Hoy soñé que entraba a la casa. Todo estaba gris, paredes, muebles y personas. Todas tenían la cara de la muerte. Todas eran difuntas. Pero estaban muy animadas por verme regresar. Muchos de los muros habían caído. Y reestructuraron todo el edificio haciéndolo de tres plantas.
Pero el tesoro había sido sustraído.
En la primera planta me ubicaron. Era un huésped, más que un hijo que regresa o un sobrino, al menos. Hospedaje sencillo. Ambiente único. Debía ascender hasta el tercer piso. Pero no sería fácil.
En el segundo quedaban unos talleres comandados por un capataz exigente, déspota. Y tan solo dejaba el paso a quien le sirviera durante un año y aprendiera con destreza el oficio de la forja de metales. Qué extraño.

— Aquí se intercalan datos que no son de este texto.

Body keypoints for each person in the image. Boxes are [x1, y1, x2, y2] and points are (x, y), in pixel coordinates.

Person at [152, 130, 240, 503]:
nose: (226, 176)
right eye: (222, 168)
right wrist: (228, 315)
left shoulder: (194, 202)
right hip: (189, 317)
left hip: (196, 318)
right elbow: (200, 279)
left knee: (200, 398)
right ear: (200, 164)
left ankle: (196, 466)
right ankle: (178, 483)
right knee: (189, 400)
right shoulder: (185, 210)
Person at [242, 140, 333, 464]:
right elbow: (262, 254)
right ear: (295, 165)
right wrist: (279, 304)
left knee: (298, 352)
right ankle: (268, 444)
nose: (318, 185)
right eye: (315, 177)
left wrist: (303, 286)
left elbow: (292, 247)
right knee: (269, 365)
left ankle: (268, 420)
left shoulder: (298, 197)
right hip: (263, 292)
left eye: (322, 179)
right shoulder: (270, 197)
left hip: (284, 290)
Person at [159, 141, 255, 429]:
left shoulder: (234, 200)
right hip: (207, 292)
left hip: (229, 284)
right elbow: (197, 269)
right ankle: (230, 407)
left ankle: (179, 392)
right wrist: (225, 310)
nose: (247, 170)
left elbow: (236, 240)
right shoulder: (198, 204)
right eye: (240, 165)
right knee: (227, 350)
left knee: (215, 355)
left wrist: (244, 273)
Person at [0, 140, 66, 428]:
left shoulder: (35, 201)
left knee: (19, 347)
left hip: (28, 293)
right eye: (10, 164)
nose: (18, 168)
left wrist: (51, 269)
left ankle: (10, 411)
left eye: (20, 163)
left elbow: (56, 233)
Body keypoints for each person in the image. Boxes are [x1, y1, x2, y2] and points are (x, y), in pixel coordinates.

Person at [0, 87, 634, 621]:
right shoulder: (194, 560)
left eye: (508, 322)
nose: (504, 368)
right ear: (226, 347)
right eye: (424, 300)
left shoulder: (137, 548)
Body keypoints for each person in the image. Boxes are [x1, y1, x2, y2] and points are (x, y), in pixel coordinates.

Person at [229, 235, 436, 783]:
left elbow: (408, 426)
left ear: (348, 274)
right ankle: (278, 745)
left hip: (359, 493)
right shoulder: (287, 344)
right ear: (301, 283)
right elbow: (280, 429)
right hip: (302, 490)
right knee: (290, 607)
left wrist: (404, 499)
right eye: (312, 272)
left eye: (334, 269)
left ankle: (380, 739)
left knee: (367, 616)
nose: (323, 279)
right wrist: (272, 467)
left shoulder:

En la tercera planta todo sería contemplación. Contemplación de las verdades. Allí estaba, entre los volúmenes de una enorme biblioteca, el libro que contaba quién había despojado el tesoro de la casa.
La biblioteca decía todo lo que podía conocer el ser humano. Yo sólo quería ver el libro, abrir sus tapas rojas y encontrarme con la respuesta al enigma que me robó todos los años de mi vida.
Lo tomé en mis manos. Sentía su apresada energía. Y quise sacarlo de la sala. Un monje cuidaba el enorme archivo y aunque parecía distraído, sus ojos me seguían.
Me voltee de espaldas a su relajada mirada inquisitiva. Y urdí el plan perfecto. En la primera página, antigua, blanca amarillenta y vacía, escribí mi nombre, con una fecha antigua. Así probaría mi propiedad sobre él, si me preguntaban qué llevaba entre mis manos.
Luego avancé hacia la salida. El fraile apenas me miró sin preguntarme nada. Ya lo sabía todo. Era como la biblioteca misma.
Bajé hasta mis prestados aposentos. Y busque el nombre del autor de aquel robo que me había dejado sin la fortuna que siempre quise.
El libro en blanco sólo tenía mi nombre.